When I discovered I could make significantly more money temping ― yeah, temping ― I decided to take a break from the kitchen and do office work for a few months. By the time I'd paid off the bill, I had found work (and full benefits) as an editor and stumbled into a freelance gig at the East Bay Express, where I ended up writing for seven years.
I'm not going to pretend I'd still be cooking if it weren't for that big dentist bill ― there were other reasons I quit and never went back, and I've landed in a career I love more. I'm also aware that many restaurant workers have to make harder choices than I ever had to, with more dependents to take care of and fewer career alternatives. But every time I see that niggling, petty-minded health care surcharge, it summons up that excruciating decision from 11 years ago: How do I pay this effing bill?

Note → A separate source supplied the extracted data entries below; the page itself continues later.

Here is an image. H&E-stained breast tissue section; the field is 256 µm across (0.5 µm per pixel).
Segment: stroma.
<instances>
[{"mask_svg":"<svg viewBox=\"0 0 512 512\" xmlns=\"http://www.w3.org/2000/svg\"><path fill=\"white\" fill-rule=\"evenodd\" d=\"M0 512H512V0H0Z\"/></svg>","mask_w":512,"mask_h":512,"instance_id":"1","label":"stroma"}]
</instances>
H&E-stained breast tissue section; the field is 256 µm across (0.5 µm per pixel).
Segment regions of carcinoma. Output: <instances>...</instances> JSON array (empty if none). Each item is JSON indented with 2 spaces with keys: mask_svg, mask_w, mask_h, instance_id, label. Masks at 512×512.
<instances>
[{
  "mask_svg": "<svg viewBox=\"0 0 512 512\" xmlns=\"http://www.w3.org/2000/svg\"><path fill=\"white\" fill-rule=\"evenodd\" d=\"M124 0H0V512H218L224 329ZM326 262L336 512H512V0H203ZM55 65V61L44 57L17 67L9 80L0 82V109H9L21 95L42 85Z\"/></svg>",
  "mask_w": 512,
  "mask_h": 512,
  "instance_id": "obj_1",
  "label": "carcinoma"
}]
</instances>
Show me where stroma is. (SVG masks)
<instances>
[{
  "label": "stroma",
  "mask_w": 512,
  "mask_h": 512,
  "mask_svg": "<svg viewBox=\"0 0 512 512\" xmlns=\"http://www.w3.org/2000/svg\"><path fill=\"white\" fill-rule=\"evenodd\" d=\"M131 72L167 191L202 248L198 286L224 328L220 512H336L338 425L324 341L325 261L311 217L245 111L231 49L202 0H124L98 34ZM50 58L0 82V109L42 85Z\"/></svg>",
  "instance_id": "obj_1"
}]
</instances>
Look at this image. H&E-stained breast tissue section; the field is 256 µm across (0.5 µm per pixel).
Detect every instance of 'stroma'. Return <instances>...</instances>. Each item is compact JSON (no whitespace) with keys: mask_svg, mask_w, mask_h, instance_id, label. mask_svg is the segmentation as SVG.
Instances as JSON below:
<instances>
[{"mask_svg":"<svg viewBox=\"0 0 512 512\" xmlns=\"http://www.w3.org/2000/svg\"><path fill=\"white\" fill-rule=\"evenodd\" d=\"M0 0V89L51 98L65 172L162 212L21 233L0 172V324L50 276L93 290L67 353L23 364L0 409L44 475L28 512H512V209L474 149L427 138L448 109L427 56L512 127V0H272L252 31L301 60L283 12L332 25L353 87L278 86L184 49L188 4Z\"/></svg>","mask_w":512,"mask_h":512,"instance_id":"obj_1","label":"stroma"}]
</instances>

Yes, the cost of providing health insurance imposes a financial burden on small businesses on top of ridiculous rents, high operating costs, high minimum wage, and other financial burdens this city forces them to shoulder. (Read Daniel Patterson's frank interview with John Birdsall about why he was opening his next restaurant in Oakland.)
However, I wish that the restaurateurs who are so concerned about preventing customers from complaining about rising menu prices would also count up how many of their former colleagues and employees left the business because they didn't have health insurance. How many cooks have had to file for bankruptcy thanks to an accident? How many bussers have endured infections that took much longer to heal because they didn't have the cash for antibiotics?
As a customer, I don't mind paying an extra 50 cents per meal to give your servers the opportunity to treat an illness or a sprained ankle. What I mind is how much it bothers you.